Eucalyptus needs little introduction to cloud-savvy, open-source, or Linux users. After all, Eucalytpus' CEO is Marten Mickos, one of MySQL co-founders. Eucalyptus has partnered both with Ubuntu and Red Hat to deliver cloud-based Linux systems. And, last but not least, Eucalyptus with its free, open-source version serving as its greeting card, has become quite popular in cloud-computing circles.

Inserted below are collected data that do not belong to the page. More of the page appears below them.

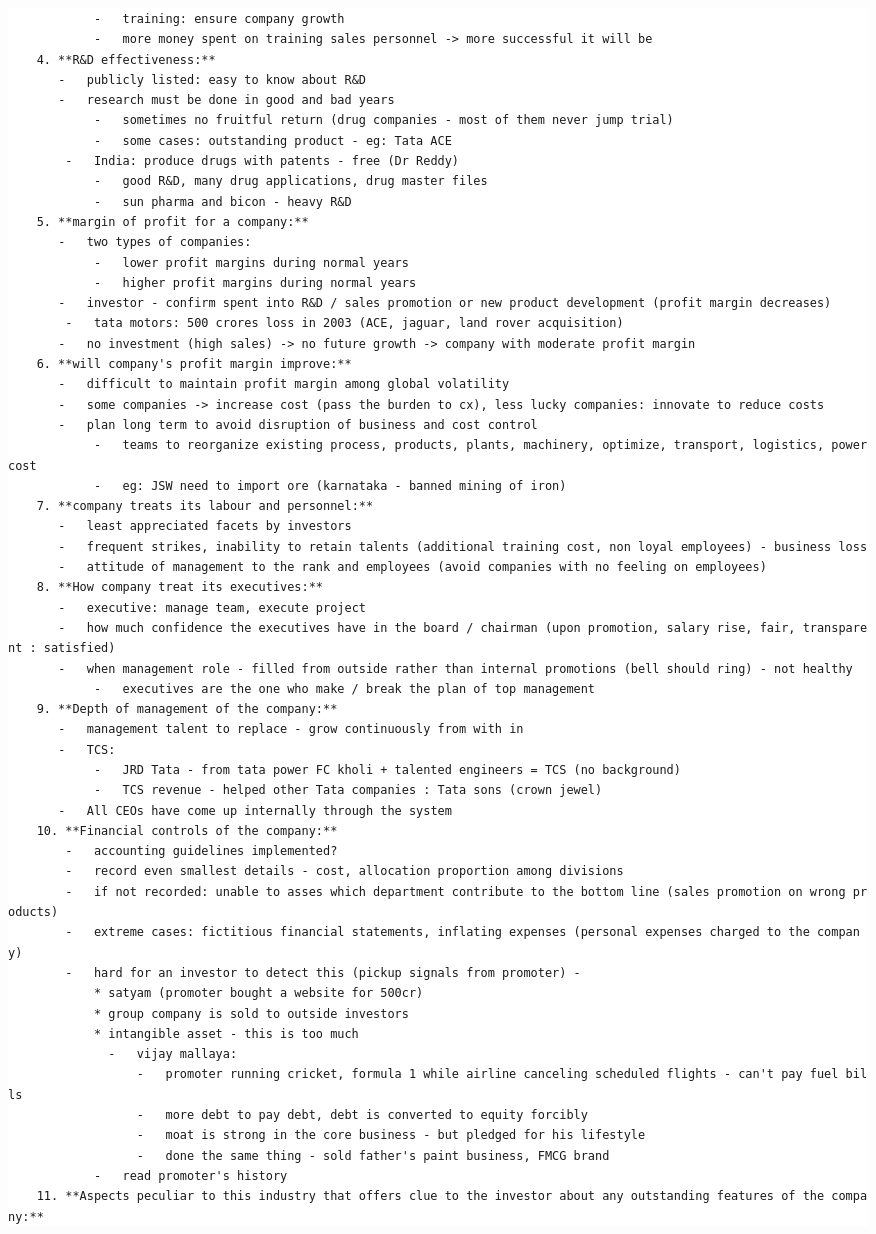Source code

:                 -   training: ensure company growth
                -   more money spent on training sales personnel -> more successful it will be
        4. **R&D effectiveness:**
           -   publicly listed: easy to know about R&D
           -   research must be done in good and bad years
                -   sometimes no fruitful return (drug companies - most of them never jump trial)
                -   some cases: outstanding product - eg: Tata ACE
            -   India: produce drugs with patents - free (Dr Reddy)
                -   good R&D, many drug applications, drug master files
                -   sun pharma and bicon - heavy R&D
        5. **margin of profit for a company:**
           -   two types of companies:
                -   lower profit margins during normal years 
                -   higher profit margins during normal years
           -   investor - confirm spent into R&D / sales promotion or new product development (profit margin decreases)
            -   tata motors: 500 crores loss in 2003 (ACE, jaguar, land rover acquisition)
           -   no investment (high sales) -> no future growth -> company with moderate profit margin
        6. **will company's profit margin improve:**
           -   difficult to maintain profit margin among global volatility
           -   some companies -> increase cost (pass the burden to cx), less lucky companies: innovate to reduce costs
           -   plan long term to avoid disruption of business and cost control
                -   teams to reorganize existing process, products, plants, machinery, optimize, transport, logistics, power cost
                -   eg: JSW need to import ore (karnataka - banned mining of iron)
        7. **company treats its labour and personnel:**
           -   least appreciated facets by investors
           -   frequent strikes, inability to retain talents (additional training cost, non loyal employees) - business loss
           -   attitude of management to the rank and employees (avoid companies with no feeling on employees)
        8. **How company treat its executives:**
           -   executive: manage team, execute project
           -   how much confidence the executives have in the board / chairman (upon promotion, salary rise, fair, transparent : satisfied)
           -   when management role - filled from outside rather than internal promotions (bell should ring) - not healthy
                -   executives are the one who make / break the plan of top management
        9. **Depth of management of the company:**
           -   management talent to replace - grow continuously from with in
           -   TCS:
                -   JRD Tata - from tata power FC kholi + talented engineers = TCS (no background)
                -   TCS revenue - helped other Tata companies : Tata sons (crown jewel)
           -   All CEOs have come up internally through the system
        10. **Financial controls of the company:**
            -   accounting guidelines implemented?
            -   record even smallest details - cost, allocation proportion among divisions
            -   if not recorded: unable to asses which department contribute to the bottom line (sales promotion on wrong products)
            -   extreme cases: fictitious financial statements, inflating expenses (personal expenses charged to the company)
            -   hard for an investor to detect this (pickup signals from promoter) - 
                * satyam (promoter bought a website for 500cr)
                * group company is sold to outside investors
                * intangible asset - this is too much  
                  -   vijay mallaya:
                      -   promoter running cricket, formula 1 while airline canceling scheduled flights - can't pay fuel bills
                      -   more debt to pay debt, debt is converted to equity forcibly
                      -   moat is strong in the core business - but pledged for his lifestyle 
                      -   done the same thing - sold father's paint business, FMCG brand
                -   read promoter's history
        11. **Aspects peculiar to this industry that offers clue to the investor about any outstanding features of the company:**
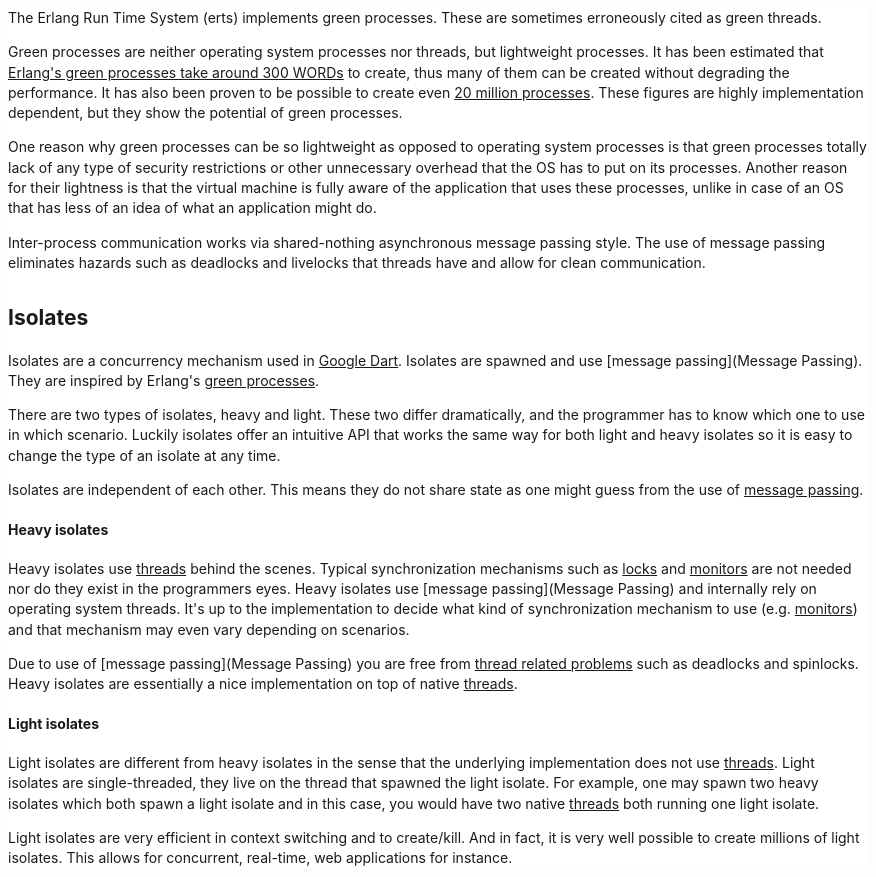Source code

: The Erlang Run Time System (erts) implements green processes. These are sometimes erroneously cited as green threads.

Green processes are neither operating system processes nor threads, but lightweight processes. It has been estimated that [Erlang's green processes take around 300 WORDs](http://www.erlang.org/doc/efficiency_guide/processes.html) to create, thus many of them can be created without degrading the performance. It has also been proven to be possible to create even [20 million processes](http://groups.google.com/group/comp.lang.functional/msg/33b7a62afb727a4f?dmode=source). These figures are highly implementation dependent, but they show the potential of green processes.

One reason why green processes can be so lightweight as opposed to operating system processes is that green processes totally lack of any type of security restrictions or other unnecessary overhead that the OS has to put on its processes. Another reason for their lightness is that the virtual machine is fully aware of the application that uses these processes, unlike in case of an OS that has less of an idea of what an application might do.

Inter-process communication works via shared-nothing asynchronous message passing style. The use of message passing eliminates hazards such as deadlocks and livelocks that threads have and allow for clean communication.

## Isolates

Isolates are a concurrency mechanism used in [Google Dart](http://dartlang.org). Isolates are spawned and use [message passing](Message Passing). They are inspired by Erlang's [green processes](#Green-Processes).

There are two types of isolates, heavy and light. These two differ dramatically, and the programmer has to know which one to use in which scenario. Luckily isolates offer an intuitive API that works the same way for both light and heavy isolates so it is easy to change the type of an isolate at any time.

Isolates are independent of each other. This means they do not share state as one might guess from the use of [message passing](#Message-Passing).

#### Heavy isolates
Heavy isolates use [threads](Threads) behind the scenes. Typical synchronization mechanisms such as [locks](Locks) and [monitors](Monitors) are not needed nor do they exist in the programmers eyes. Heavy isolates use [message passing](Message Passing) and internally rely on operating system threads. It's up to the implementation to decide what kind of synchronization mechanism to use (e.g. [monitors](Monitors)) and that mechanism may even vary depending on scenarios.

Due to use of [message passing](Message Passing) you are free from [thread related problems](Threads) such as deadlocks and spinlocks. Heavy isolates are essentially a nice implementation on top of native [threads](Threads).

#### Light isolates
Light isolates are different from heavy isolates in the sense that the underlying implementation does not use [threads](Threads). Light isolates are single-threaded, they live on the thread that spawned the light isolate. For example, one may spawn two heavy isolates which both spawn a light isolate and in this case, you would have two native [threads](Threads) both running one light isolate.

Light isolates are very efficient in context switching and to create/kill. And in fact, it is very well possible to create millions of light isolates. This allows for concurrent, real-time, web applications for instance.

That's all well and good, but the real question for Eucalyptus will be whether these partnerships will this be enough to counter not only its proprietary rivals from Microsoft and VMware but the new open-source OpenStack project. Like Eucalyptus, OpenStack has also garnered a lot of support. Regardless of how the cloud wars turn out for the vendors, the real winners will be the users. They'll see new, improved cloud services rolling out at a rapid clip at affordable prices.